Activity 1:
Answer these from the Power Query M text:
(a) What does typing = #shared into a new blank query return?
(b) What are the two ways given for opening a CSV file with M?
(c) What Encoding value appears in the Csv.Document code?
Activity 2: Extend the Power Query M text with the next part, starting after its last sentence.
-- Text excerpt follows --
If we change [A] to {A}, this will change the search to the first row and give us a result of 1, 2, 3, 4.

We can also put this together and type = Source [A]{A}, which will give us the value in the first row and first column.

Of course, there are so many different functions that are already built into M, and we have only touched on the most common ones. If you create a new blank query and type = #shared, this will give you a list of all the different functions that are available for use. It will display a record and each field is a name of a function that you can use. You will notice that these have functions as their data type. When you click on one of the functions, it will give you a preview, as well as the documentation for that function.

Up to this point, we have only used code to create the data that we needed. The next section deals with how to import a CSV file using M.

Importing a CSV file using M

One of the things that we do on a fairly regular basis is open CSV or Excel files. Although we can do this within Power Query, if we wanted to do this with M, we could do so in two different ways. The first way is to use the Advanced Editor window in the Power Query editor, and the second way is to type M into the formula bar in the Power Query editor.

When we open Advanced Editor, we can type the following:


    salesData = Csv.Document(File.Contents('C:\DataFiles\sales.csv'),     [Delimiter=',', Encoding=1252])



If, however, you wanted to type this in directly without using the editor, then type type = Csv.Document(File.Contents('C:\DataFiles\sales.csv'),     [Delimiter=',', Encoding=1252]) into the formula bar, which will do the same thing.
-- Text excerpt concluded --
-- Data excerpts follows --
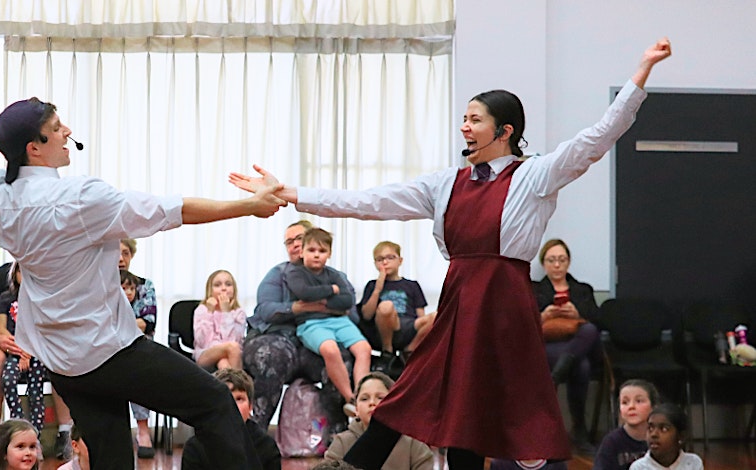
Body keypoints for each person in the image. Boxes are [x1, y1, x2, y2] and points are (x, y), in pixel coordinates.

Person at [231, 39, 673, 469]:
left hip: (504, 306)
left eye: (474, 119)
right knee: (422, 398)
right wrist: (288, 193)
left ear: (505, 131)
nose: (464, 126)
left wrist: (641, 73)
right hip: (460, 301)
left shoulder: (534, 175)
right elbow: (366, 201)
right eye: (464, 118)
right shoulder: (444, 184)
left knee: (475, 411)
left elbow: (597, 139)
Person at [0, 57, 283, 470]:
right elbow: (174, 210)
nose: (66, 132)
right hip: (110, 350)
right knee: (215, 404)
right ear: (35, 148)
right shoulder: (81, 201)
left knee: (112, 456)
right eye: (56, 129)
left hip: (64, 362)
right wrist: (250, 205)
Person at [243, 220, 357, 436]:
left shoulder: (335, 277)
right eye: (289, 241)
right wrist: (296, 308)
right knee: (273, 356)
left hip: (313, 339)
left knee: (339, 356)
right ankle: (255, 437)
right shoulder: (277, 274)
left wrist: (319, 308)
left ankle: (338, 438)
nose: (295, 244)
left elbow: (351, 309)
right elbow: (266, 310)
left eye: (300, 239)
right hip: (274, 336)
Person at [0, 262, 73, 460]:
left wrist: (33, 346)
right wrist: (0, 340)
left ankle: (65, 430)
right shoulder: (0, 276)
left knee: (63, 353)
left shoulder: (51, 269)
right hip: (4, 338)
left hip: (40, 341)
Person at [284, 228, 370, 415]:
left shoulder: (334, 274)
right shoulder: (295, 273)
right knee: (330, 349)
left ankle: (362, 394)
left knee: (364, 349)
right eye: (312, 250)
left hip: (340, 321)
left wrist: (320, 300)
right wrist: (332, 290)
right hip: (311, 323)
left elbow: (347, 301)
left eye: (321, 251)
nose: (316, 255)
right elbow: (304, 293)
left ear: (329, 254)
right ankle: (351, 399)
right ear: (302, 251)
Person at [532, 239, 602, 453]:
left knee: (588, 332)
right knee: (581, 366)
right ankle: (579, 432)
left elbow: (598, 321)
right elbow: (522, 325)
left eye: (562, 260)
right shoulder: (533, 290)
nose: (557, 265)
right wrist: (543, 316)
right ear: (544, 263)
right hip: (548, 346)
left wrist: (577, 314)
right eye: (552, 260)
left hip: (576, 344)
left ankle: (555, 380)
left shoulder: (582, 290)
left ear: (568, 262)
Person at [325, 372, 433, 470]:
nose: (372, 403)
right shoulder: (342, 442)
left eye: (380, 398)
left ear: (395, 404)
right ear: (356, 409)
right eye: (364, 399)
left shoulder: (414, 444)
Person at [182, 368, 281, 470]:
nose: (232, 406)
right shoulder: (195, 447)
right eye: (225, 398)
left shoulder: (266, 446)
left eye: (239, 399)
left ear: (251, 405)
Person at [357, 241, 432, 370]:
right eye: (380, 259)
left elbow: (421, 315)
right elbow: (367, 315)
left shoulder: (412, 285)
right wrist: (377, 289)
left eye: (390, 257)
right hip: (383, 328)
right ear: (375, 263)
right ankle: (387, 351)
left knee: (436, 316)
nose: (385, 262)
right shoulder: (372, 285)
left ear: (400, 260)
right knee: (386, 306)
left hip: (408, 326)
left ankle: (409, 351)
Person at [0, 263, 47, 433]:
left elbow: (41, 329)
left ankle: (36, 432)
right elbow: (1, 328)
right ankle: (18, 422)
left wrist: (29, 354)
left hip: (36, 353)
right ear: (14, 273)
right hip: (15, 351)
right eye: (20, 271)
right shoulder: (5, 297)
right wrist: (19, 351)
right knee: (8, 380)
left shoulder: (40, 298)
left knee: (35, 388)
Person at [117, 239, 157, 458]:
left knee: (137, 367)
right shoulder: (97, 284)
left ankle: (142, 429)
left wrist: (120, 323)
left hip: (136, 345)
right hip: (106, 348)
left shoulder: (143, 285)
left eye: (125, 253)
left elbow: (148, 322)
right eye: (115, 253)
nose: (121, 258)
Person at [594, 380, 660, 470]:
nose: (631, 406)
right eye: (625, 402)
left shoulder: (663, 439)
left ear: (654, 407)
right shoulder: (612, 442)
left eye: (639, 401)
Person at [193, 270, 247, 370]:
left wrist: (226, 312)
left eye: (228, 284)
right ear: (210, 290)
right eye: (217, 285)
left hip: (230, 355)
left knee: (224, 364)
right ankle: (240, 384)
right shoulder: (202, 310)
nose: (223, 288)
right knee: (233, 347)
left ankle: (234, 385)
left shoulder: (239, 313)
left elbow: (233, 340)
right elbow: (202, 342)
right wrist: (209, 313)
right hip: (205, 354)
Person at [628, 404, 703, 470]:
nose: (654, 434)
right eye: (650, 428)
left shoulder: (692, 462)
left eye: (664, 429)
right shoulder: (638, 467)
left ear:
-- Data excerpts concluded --
Answer space 1:
(a) A list of all the different functions that are available for use.
(b) Using the Advanced Editor window in the Power Query editor, and typing M into the formula bar in the Power Query editor.
(c) 1252.

Answer space 2:
This will then import the CSV file, but there are two problems with this. The first is that there is a blank column, and the second is that we need to promote the first row as headers.

To remove the column, open Advanced Editor and add the following to the next line:

RemoveCols = Table.RemoveColumns(salesData , 'Column3')

You can view this in the following screenshot:

Figure 9.6 – Removing columns

Once we have removed the columns, we can then move on to the second step, which is promoting the headers:


Figure 9.7 – Promoting the headers

Lastly, to promote the headers, type PromoteNames = Table.PromoteHeaders(RemoveCols, [PromoteAllScalars=true]).

This section has helped us go through the basics of how to use the M syntax with examples on how to use the most common data types and functions, including text, numbers, lists, tables, and records.


This chapter provided us with an introduction to how M is used. You have now acquired the necessary knowledge to understand how the syntax is used, and you should be able to look at some code and work out how it works. It makes life a great deal easier when you can look at code and determine what it is doing, especially if there is a problem that you need to solve.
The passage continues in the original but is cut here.